> EXERCISE OBJECTIVE
Please transcribe exactly, and only, the lines of the data below between the line holding "social media accounts, create" and the line holding "6.4. Creating and Selling Online Courses", inclusive.

> STORED DATA
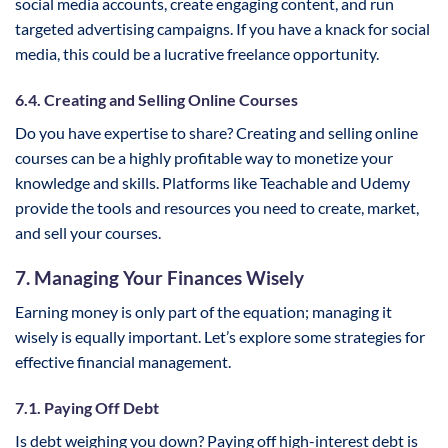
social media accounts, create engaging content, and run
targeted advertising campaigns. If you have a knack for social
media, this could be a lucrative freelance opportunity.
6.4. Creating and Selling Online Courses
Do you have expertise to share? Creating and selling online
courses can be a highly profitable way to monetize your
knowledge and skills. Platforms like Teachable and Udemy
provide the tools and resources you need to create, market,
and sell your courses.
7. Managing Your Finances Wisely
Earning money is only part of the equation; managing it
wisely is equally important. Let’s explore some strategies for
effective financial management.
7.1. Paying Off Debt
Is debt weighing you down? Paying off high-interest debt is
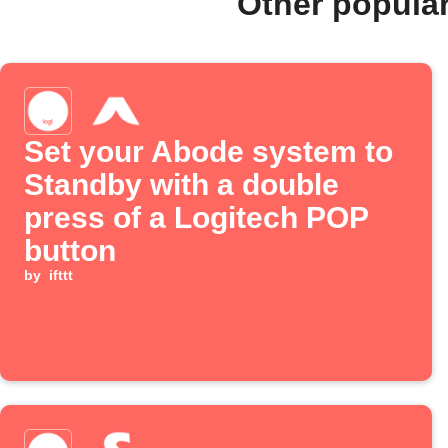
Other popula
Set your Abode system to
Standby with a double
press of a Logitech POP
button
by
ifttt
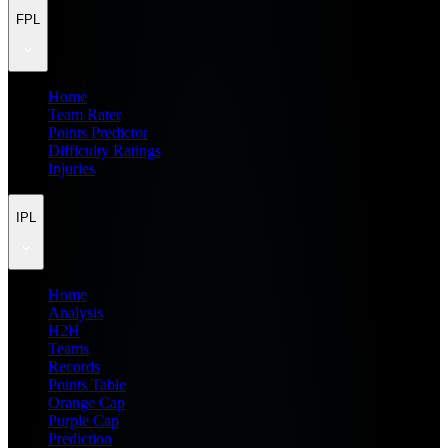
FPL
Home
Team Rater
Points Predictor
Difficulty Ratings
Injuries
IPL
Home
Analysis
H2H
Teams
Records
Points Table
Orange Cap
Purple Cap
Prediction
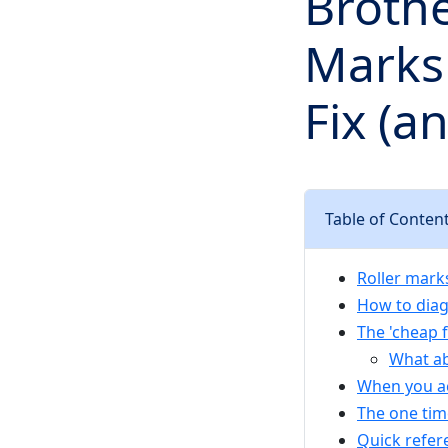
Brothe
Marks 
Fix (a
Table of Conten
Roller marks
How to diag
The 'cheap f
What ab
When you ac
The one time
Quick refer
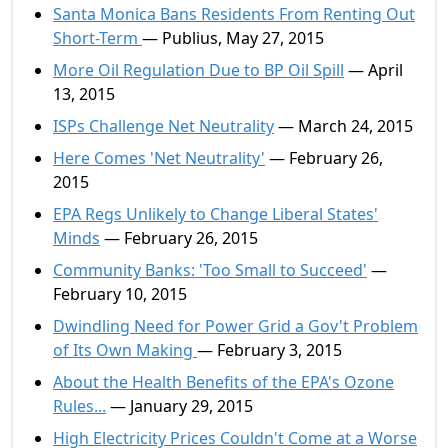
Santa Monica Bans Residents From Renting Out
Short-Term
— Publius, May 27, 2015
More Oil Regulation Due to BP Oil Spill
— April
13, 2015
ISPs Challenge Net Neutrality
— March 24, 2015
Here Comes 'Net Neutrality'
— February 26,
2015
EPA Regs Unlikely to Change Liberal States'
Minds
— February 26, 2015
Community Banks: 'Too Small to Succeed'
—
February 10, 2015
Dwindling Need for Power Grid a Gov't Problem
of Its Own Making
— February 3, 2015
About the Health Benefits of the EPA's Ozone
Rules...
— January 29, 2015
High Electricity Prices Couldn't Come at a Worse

--

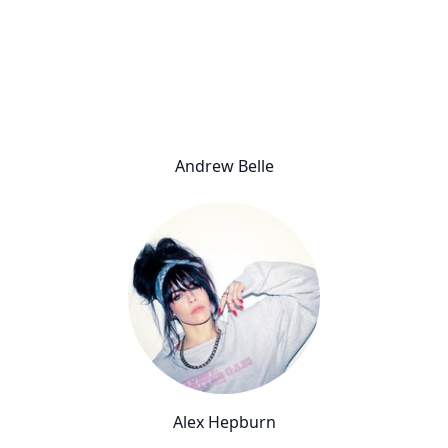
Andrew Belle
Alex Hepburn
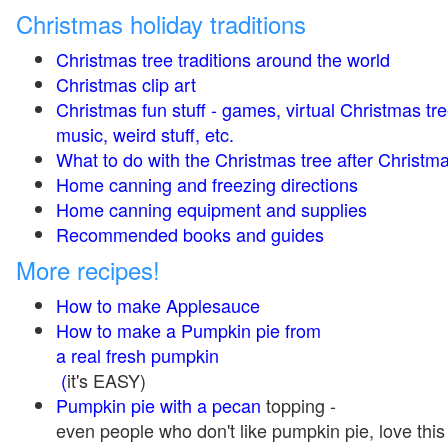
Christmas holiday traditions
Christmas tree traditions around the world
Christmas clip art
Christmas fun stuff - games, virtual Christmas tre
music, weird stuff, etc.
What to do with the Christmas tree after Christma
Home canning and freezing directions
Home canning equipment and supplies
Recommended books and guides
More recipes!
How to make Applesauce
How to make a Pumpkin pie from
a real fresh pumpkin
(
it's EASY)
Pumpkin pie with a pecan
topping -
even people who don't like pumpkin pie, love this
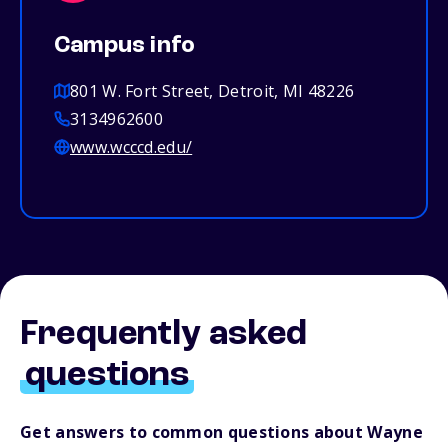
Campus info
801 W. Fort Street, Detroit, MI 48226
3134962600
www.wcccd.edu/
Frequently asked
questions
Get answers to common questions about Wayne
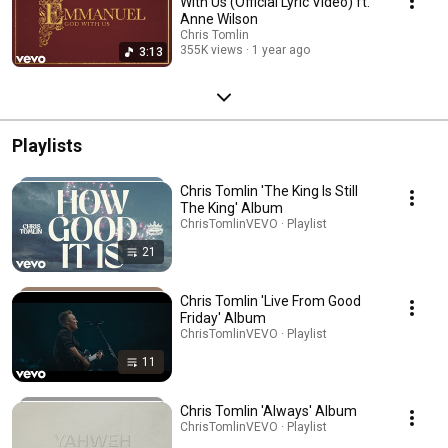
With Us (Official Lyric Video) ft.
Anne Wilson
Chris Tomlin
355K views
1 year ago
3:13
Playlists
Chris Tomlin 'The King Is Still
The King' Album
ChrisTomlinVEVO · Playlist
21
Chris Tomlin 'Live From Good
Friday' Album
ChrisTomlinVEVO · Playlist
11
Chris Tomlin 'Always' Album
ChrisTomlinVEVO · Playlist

---

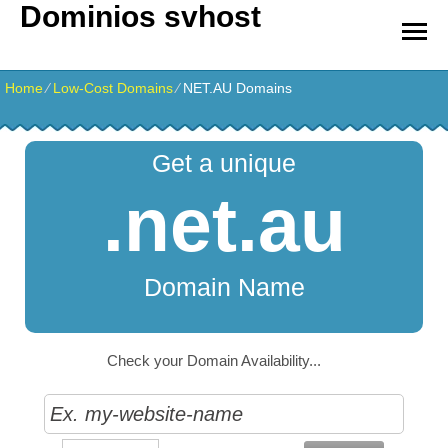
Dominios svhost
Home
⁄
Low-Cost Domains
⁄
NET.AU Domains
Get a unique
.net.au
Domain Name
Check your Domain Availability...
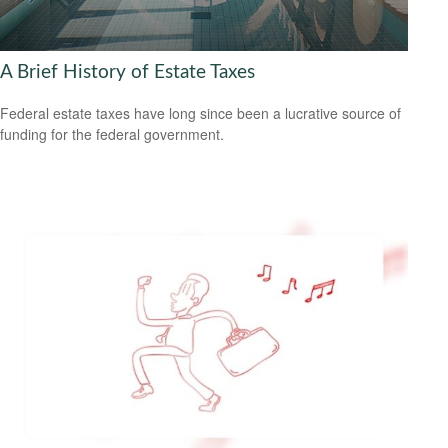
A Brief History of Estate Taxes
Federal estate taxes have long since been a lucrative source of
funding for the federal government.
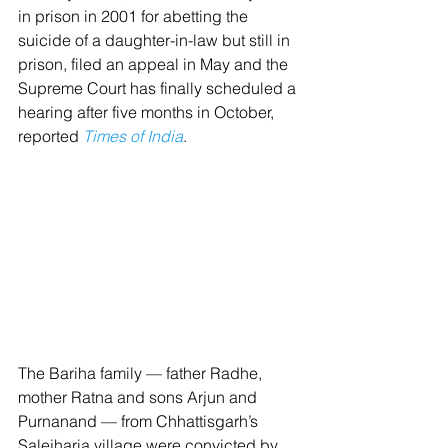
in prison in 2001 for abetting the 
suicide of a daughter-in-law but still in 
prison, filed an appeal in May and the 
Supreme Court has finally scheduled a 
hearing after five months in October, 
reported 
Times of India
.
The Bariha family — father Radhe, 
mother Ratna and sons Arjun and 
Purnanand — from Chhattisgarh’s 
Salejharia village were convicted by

> ANSWER TO THIS EXERCISE
social media accounts, create engaging content, and run
targeted advertising campaigns. If you have a knack for social
media, this could be a lucrative freelance opportunity.
6.4. Creating and Selling Online Courses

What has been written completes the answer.